Gratification
Si vous faites un stage de plus de deux mois et un jour, l’employeur est dans l’obligation de vous payer minimum 3,60€ par heure, soit 554,40€ par mois.
Le stagiaire doit percevoir cette indemnité chaque fin de mois (et non à la fin du stage).
Avantages
Même s’il n’a pas de statut de salarié à proprement parler, le stagiaire doit jouir des mêmes droits que les employés de l’entreprise pendant la durée de sa mission.
Si une entreprise offre certains avantages à ses salariés (déduction des frais de transports ou tickets restaurant, etc.), elle est dans l’obligation d’en faire bénéficier le stagiaire. Tout comme l’accès à un restaurant d’entreprise par exemple.
Congés
Pas de congés prévus pour un stage de moins de 2 mois.
Pour un stage d’une durée supérieure à 2 mois, le stagiaire a la possibilité de prendre des congés ou demander des autorisations d'absence. Mais l’employeur n’est pas tenu de le rémunérer durant ces périodes d’absence.
Cas particuliers : en cas de grossesse, de paternité ou d'adoption, le stagiaire bénéficie des mêmes congés ou autorisations d’absence qu’un salarié.
Temps de travail
Le stagiaire ne peut pas travailler plus de 35 heures par semaine et plus de 10 heures par jour.
La durée hebdomadaire de sa présence effective dans l’entreprise (ou l’organisme) d’accueil ainsi que l’éventualité de sa présence de nuit, le dimanche ou durant les jours fériés, doivent être stipulées dans sa convention de stage.
Cumul
Un stagiaire ne peut pas effectuer un stage de plus de 6 mois dans la même entreprise.

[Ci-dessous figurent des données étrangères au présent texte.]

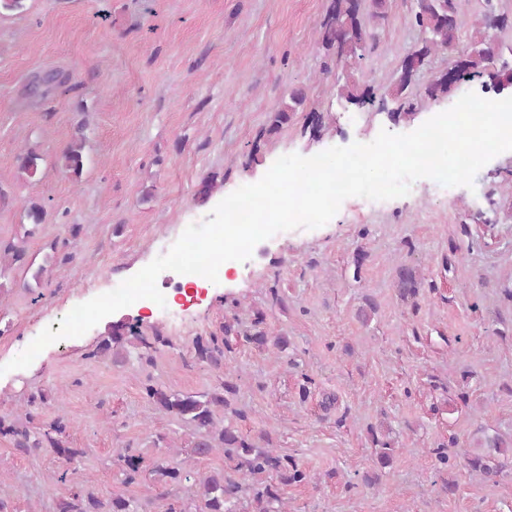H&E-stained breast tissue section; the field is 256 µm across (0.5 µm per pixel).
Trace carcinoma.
Masks as SVG:
<instances>
[{"label": "carcinoma", "mask_w": 512, "mask_h": 512, "mask_svg": "<svg viewBox=\"0 0 512 512\" xmlns=\"http://www.w3.org/2000/svg\"><path fill=\"white\" fill-rule=\"evenodd\" d=\"M462 0H425L419 4L412 17L413 25L421 34L420 41L402 57L398 78L390 96L396 101V116L410 115L416 109L415 99L406 93L413 79L427 65L428 59L439 50H453L458 45ZM508 19L496 14L492 0H486L485 11L478 20L480 37L468 50L456 56L464 73L470 76L493 74L497 81L512 82V71L495 69V46L489 31L504 27ZM321 47L335 64L358 55L366 44L368 33L359 18L358 0H332L331 6L320 22ZM65 83L57 72L37 74L32 81L30 96L43 98ZM455 78L449 73L434 76L425 87L431 98L448 94ZM340 94L358 106L375 100L373 91L358 90L354 85H344ZM302 87L289 92V102L278 106L271 118L268 132H277L291 119L296 107L305 102ZM40 155L32 148L21 151L16 157L20 176L35 177L39 171ZM61 167L72 179H78L83 171V141L70 143L61 156ZM29 229L24 236L34 234V229L44 221L45 210L35 201L25 206ZM25 248L18 242H0V277L6 268L25 261ZM396 287L401 298L417 294L416 271L401 266L397 271ZM123 342L121 328L112 329L103 339L96 353L112 354L113 345ZM226 341L217 336L198 345L199 358L209 366L224 367ZM144 391L154 409L190 426L193 441L190 448L194 457H206L215 452L224 454L225 460L234 463L232 472L209 475L198 479L197 496L204 505V512H237L239 502L249 498L254 504L253 512H288V505L277 493L276 484H302L310 480L306 471L300 469L295 460L277 449L262 447L243 436L233 426L232 419L243 418V413L232 407V400L239 391L238 383L226 378L220 389L211 393L194 395L168 391L157 385L146 383ZM31 411L24 414L0 415V436L10 439L14 448L28 453L39 448H50L55 454L71 460L81 450L71 446L68 440L69 424L65 417L58 416L50 424L37 427L33 424ZM465 465L472 475L485 484H496L498 478L512 467V438L504 439L495 434L485 438L479 448L462 453ZM113 464L123 476V482L132 484L144 473L142 460L131 454L130 449L115 451ZM149 473L166 485L179 486L190 479V465L186 462L173 465L166 460L153 463ZM59 512H140L137 501L123 497L102 499L84 489L72 490L59 502Z\"/></svg>", "instance_id": "1"}]
</instances>
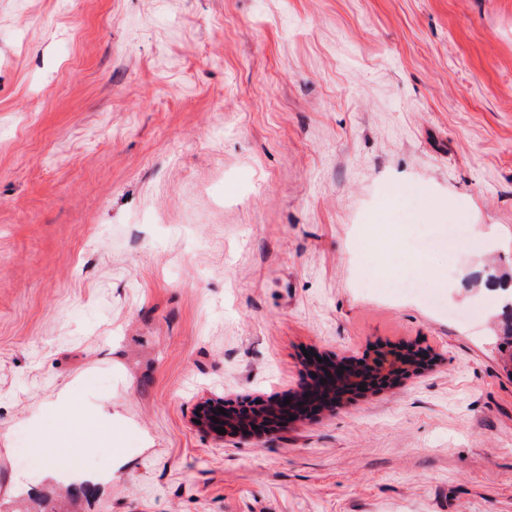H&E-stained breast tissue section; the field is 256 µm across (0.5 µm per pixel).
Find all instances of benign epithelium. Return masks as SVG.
<instances>
[{
    "instance_id": "benign-epithelium-1",
    "label": "benign epithelium",
    "mask_w": 512,
    "mask_h": 512,
    "mask_svg": "<svg viewBox=\"0 0 512 512\" xmlns=\"http://www.w3.org/2000/svg\"><path fill=\"white\" fill-rule=\"evenodd\" d=\"M422 369L412 345L382 349L363 360L324 356L319 362L313 353L303 360L295 391L257 401L251 396L202 401L194 409V427L216 439L275 435L317 412H333L353 398L396 389ZM361 385L365 390H359ZM217 427L226 433H218Z\"/></svg>"
}]
</instances>
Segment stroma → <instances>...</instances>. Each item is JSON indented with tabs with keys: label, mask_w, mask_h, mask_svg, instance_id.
I'll return each mask as SVG.
<instances>
[{
	"label": "stroma",
	"mask_w": 512,
	"mask_h": 512,
	"mask_svg": "<svg viewBox=\"0 0 512 512\" xmlns=\"http://www.w3.org/2000/svg\"><path fill=\"white\" fill-rule=\"evenodd\" d=\"M410 224L474 239L413 272L457 319L385 285ZM504 274L512 0H0V512L74 457L83 512H512ZM408 344L277 438L191 424Z\"/></svg>",
	"instance_id": "35a3bbf8"
}]
</instances>
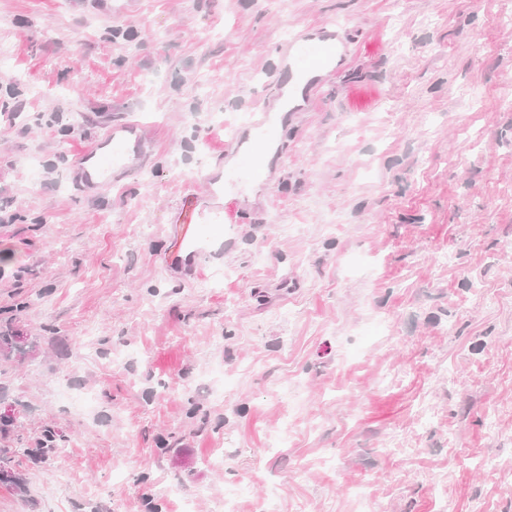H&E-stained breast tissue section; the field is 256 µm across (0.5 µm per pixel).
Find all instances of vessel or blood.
Returning <instances> with one entry per match:
<instances>
[{
	"label": "vessel or blood",
	"mask_w": 512,
	"mask_h": 512,
	"mask_svg": "<svg viewBox=\"0 0 512 512\" xmlns=\"http://www.w3.org/2000/svg\"><path fill=\"white\" fill-rule=\"evenodd\" d=\"M349 47L335 26L323 24L297 31L293 39L279 44V76L273 83L270 100L256 103L250 137L236 136L226 143L216 161V171L205 181L208 192L235 189L264 180L265 157L269 150L271 128L270 102L289 111L308 109L323 79L344 62ZM145 131L135 121H125L109 128L94 145L84 149L76 159V170L85 189L111 188L129 167L131 155L141 153ZM182 240L187 256L194 260V270L204 262L198 257L196 242L208 237L206 225H187Z\"/></svg>",
	"instance_id": "obj_1"
}]
</instances>
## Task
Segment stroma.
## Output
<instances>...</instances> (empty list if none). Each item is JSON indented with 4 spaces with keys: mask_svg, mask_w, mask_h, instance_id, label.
Here are the masks:
<instances>
[{
    "mask_svg": "<svg viewBox=\"0 0 512 512\" xmlns=\"http://www.w3.org/2000/svg\"><path fill=\"white\" fill-rule=\"evenodd\" d=\"M325 23L351 53L263 208L211 198ZM0 111V512H512V0H0ZM190 193L231 239L201 278ZM145 131L135 121H124L109 128L94 145L76 159V170L85 189L112 188L129 167L132 154H141ZM188 232L190 235L185 236L181 244L183 245L186 255L194 260L192 270L194 274H197L206 263H209V260L206 261L199 258L196 242L198 238H211V235L207 230V224H186V233Z\"/></svg>",
    "mask_w": 512,
    "mask_h": 512,
    "instance_id": "35a3bbf8",
    "label": "stroma"
}]
</instances>
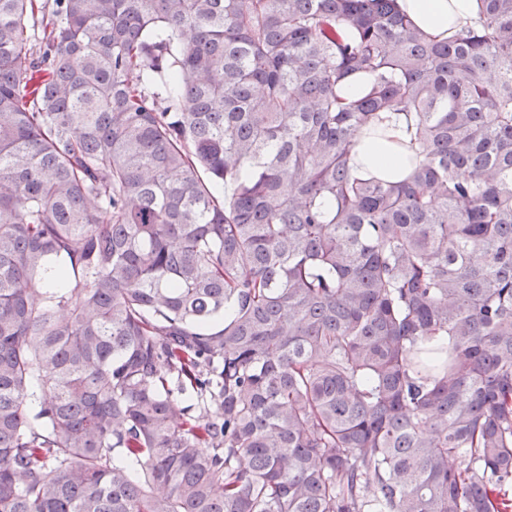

Il doit respecter un délai de carence entre 2 stages (correspondant au 1/3 de la durée du stage précédent)
N’oubliez pas que votre stage s’inscrit dans votre projet professionnel : il s’agit pour vous de tisser votre réseau, de vous imprégner de la vie en entreprise pour en comprendre les rouages et développer vos compétences. Vous êtes là pour apprendre : vous avez des droits certes, mais aussi des devoirs.